# fatal trap 12:page fault while in kernel mode



## georgyous (Jul 14, 2010)

I am new to freebsd, more precisely I would like to use pfsense 2.0 as VM Firewall, the problem is that there seems to be a problem with my hardware.

I've submited a bug to pfsense and they rejected it saying that it is a hardware incompatibility with freebsd.

I do not know if this is the place to ask if someone has any idea if the problem can be resolved. 

Pfsense 2.0 now uses freebsd 8.1 RC1 I thought maybe this could be repaired till the final release?
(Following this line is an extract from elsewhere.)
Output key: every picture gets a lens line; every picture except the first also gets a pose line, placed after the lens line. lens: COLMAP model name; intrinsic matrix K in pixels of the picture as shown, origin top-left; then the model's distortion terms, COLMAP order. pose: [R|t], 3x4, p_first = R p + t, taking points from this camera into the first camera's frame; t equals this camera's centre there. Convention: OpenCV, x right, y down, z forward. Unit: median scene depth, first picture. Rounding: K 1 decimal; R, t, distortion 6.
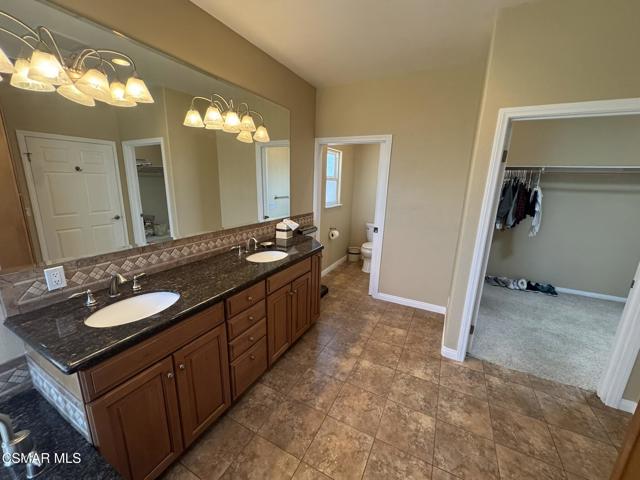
lens RADIAL K [[254.2, 0, 321.2], [0, 254.2, 238.0], [0, 0, 1]] dist [-0.001431, 0.000358]
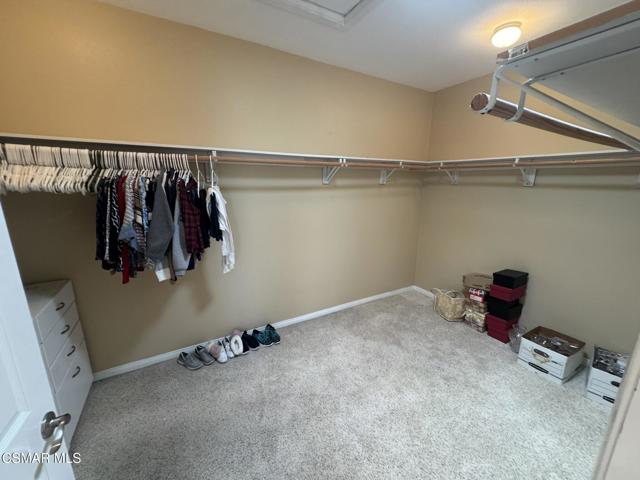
lens RADIAL K [[254.2, 0, 320.1], [0, 254.2, 239.4], [0, 0, 1]] dist [-0.001431, 0.000358]
pose [[0.543680, -0.214213, 0.811496, 0.503967], [0.198095, 0.972315, 0.123946, -0.111680], [-0.815580, 0.093367, 0.571062, 0.508287]]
I've tested all hardware becouse I've read on some freebsd forums that it could be a hardware problem, but all tests passed.

I have attached the printscrean, when I boot that screen apears, I tryed booting without ACPI support and the system rebooted right affter the same screen appeared.

Thank you in advance1

My config is:
Motherboard: ALiveNF6G-DVI
AMD Athlon64 X2 5400+ Black Edition
6 GB of RAM
Network adapters: MCP61 Ethernet (integrated in the motherboard)
RTL8139
RTL8169

I have a Citrix Xenserver 5.5 instaled on it and on top multiple VM's. One of them I would like to be the PFsense vm as a firewall.


If you need any details please ask.

Sorry for my english.


----------



## kpa (Jul 14, 2010)

Is the guest operating system in the VM using the hardware directly in any way or is it using just emulated devices?


----------



## georgyous (Jul 15, 2010)

I tryed to install it in HVM mode, as I can see from other vm's already installed it see's the motherboard xen, the memory exactly the model that I have, the hdd a quemu harddisk, the network addapers ok.

I tryed it on other 2 machines, 2 optiplex 740 also as vm's one with xenserver 5.5, the other one with xenserver 5.6. Finaly it works in a remote location on a Dell r610 with xenserver 5.5 but unfortunatly this does not help me. 

That is why I think is a hardware problem, maybe some drivers or something. 

If I can help to troubleshoot, please let me know.


----------